ANDREA COLOMBARI
Cronaca

Ispettore assenteista risarcisce danno d’immagine per 13 ore e 28 minuti non dovuti

Ravenna, era stato accusato insieme ad altri d a riprese captate da telecamera dell’Arma nascosta. Davanti alla Corte dei Conti ha chiesto un rito abbreviato e ha pagato 2.000 euro

Nella foto del 2015 di Corelli, i carabinieri lasciano con dei documenti la sede dell’Ispettorato del lavoro

Nella foto del 2015 di Corelli, i carabinieri lasciano con dei documenti la sede dell’Ispettorato del lavoro

Ravenna, 28 dicembre 2024 – L’ipotesi di “doloso arricchimento” per quei contestati episodi di assenteismo, non sussiste tanto che lui stesso aveva già pagato per intero il danno patrimoniale: ovvero 220,40 euro di stipendio non dovuto. Ma rimaneva pur sempre un possibile danno d’immagine per il quale il diretto interessato - il 65enne ispettore del lavoro Giuseppe Tedesco originario del Leccese e al tempo dei fatti contestati in servizio alla direzione territoriale del lavoro (dtl) di Ravenna - ha chiesto e ottenuto alla Corte dei Conti di potere accedere al rito abbreviato: e così dopo l’attestazione di pagamento di 2.000 euro, con apposita sentenza depositata nei giorni scorsi, i giudici contabili della sezione regionale hanno dichiarato l’estinzione del giudizio erariale nei suoi confronti condonandolo a pagare 96 euro di spese.

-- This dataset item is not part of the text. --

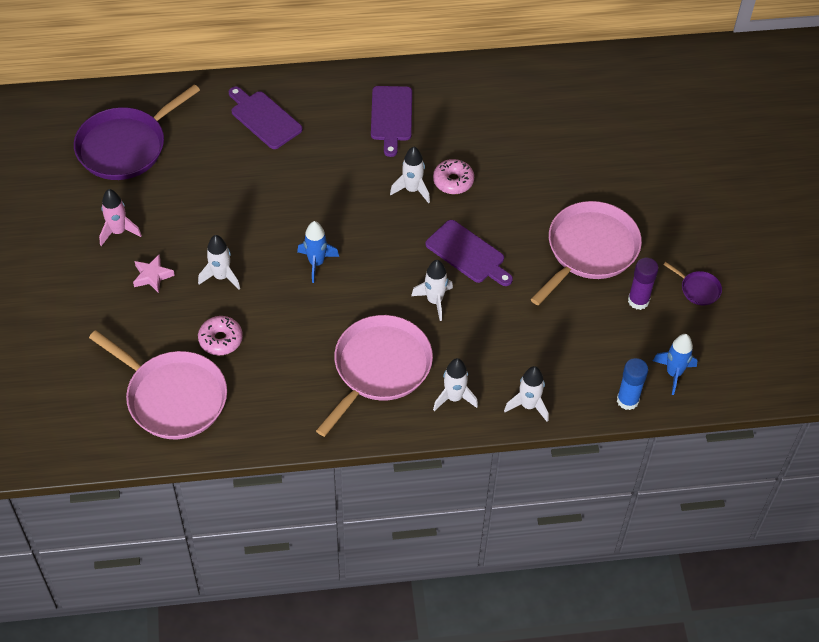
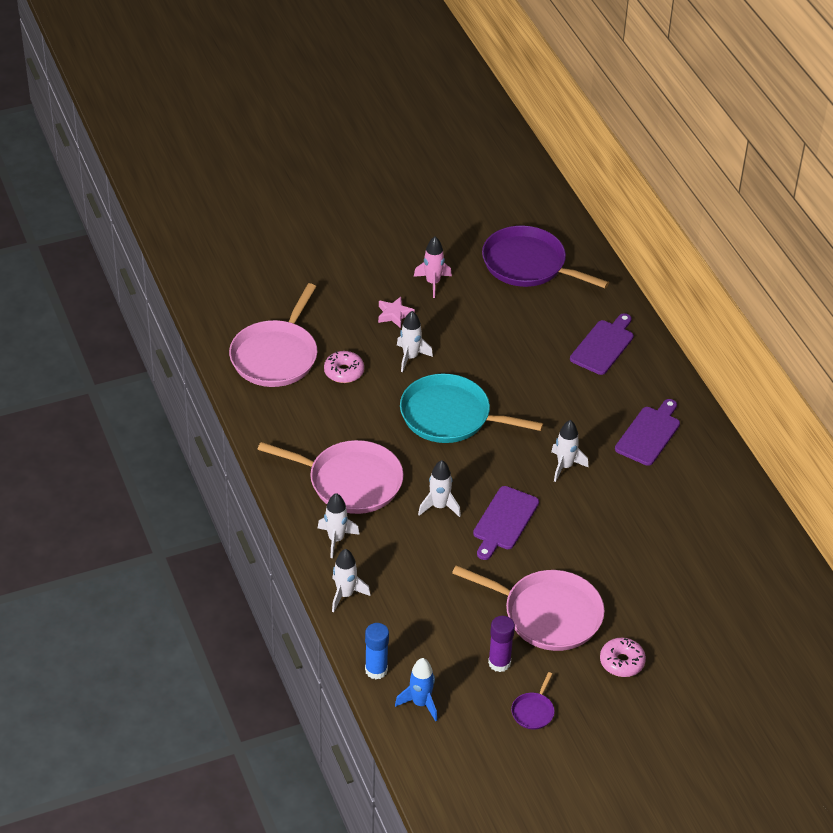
camera: 75 degrees right, 10 degrees down
(316, 263) = (450, 416): blue rocket -> turquoise pan
(391, 116) = (649, 434): purple cutting board -> purple cutting board turned 135 degrees clockwise
(453, 181) = (589, 494): pink donut -> pink donut (622, 662)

La vicenda affonda in una clamorosa inchiesta dei carabinieri del nucleo Investigativo coordinati dal pm Angela Scorza su episodi di assenteismo che avevano riguardato diversi dipendenti della dtl. Per uno dei conseguenti fascicoli, il 16 febbraio del 2023 il giudice monocratico Cristiano Coiro aveva condannato tre persone tra cui anche Tedesco appunto: per lui, dieci mesi e 500 euro di multa. La sentenza era stata impugnata: e si è in attesa dell’appello. In ogni caso, la contestazione principale è di truffa aggravata ai danni dello Stato: in buona sostanza per un uso ritenuto improprio del cartellino in un periodo compreso tra metà ottobre e fine novembre 2015. Per Tedesco, esattamente 13 ore e 28 minuti. In tesi d’accusa, allontanamenti ingiustificati registrati da una telecamera nascosta sulla macchinetta marcatempo in occasione dell’indagine.

Per la procura erariale, le condotte sono “pienamente provate ai fini dell’addebito di responsabilità amministrativa”. E poco importa che le videoriprese dell’Arma “non documentassero ulteriormente, dopo l’uscita di Tedesco, anche il suo allontanamento dagli spazi esterni” della dtl. Uguale a richiesta di 6.000 euro - poi ridotti per effetto dell’abbreviato - per danno “all’immagine derivante dall’assenteismo fraudolento”. Alla cifra avevano contribuito vari fattori: “L’elevato grado di rappresentatività dell’amministrazione danneggiata - prosegue la sentenza -, i compiti di particolare rilievo” del 65enne e “la sua notorietà nel contesto sociale di riferimento”. Da ultimo anche quello che i giuristi chiamano clamor fori: ovvero la pubblicità negativa “ampiamente documentata dagli articoli di stampa e dai servizi televisivi”.

Da parte sua l’ispettore del lavoro, tutelato dagli avvocati Marta Rolli e Federica Gardini, oltre alla definizione con rito alternativo della questione, aveva chiesto in subordine l’improcedibilità della domanda della procura erariale anche “in ragione dell’avvenuto appello della sentenza penale”.

La corte bolognese - presieduta dal giudice Massimo Perin - ha ora dato atto che che il pagamento “risulta effettuato tempestivamente e regolarmente”. Il “complessivo contegno” dell’ispettore e il pagamento integrale del danno patrimoniale (i 220,40 euro), hanno spinto i giudici a stabilire che “non ricorresse un’ipotesi di doloso arricchimento del danneggiante”. In quanto alla somma, è stata ritenuta congrua “sia in ragione della gravità della condotta di Tedesco, sia dell’entità del danno dedotto e provato” dalla procura erariale. Da ultimo, il fatto che sia il pm che la difesa abbiano chiesto entrambi “la definizione del giudizio secondo il rito abbreviato”, chiude la vicenda in una modalità definita “atipica” di conclusione della lite. La sentenza non è impugnabile.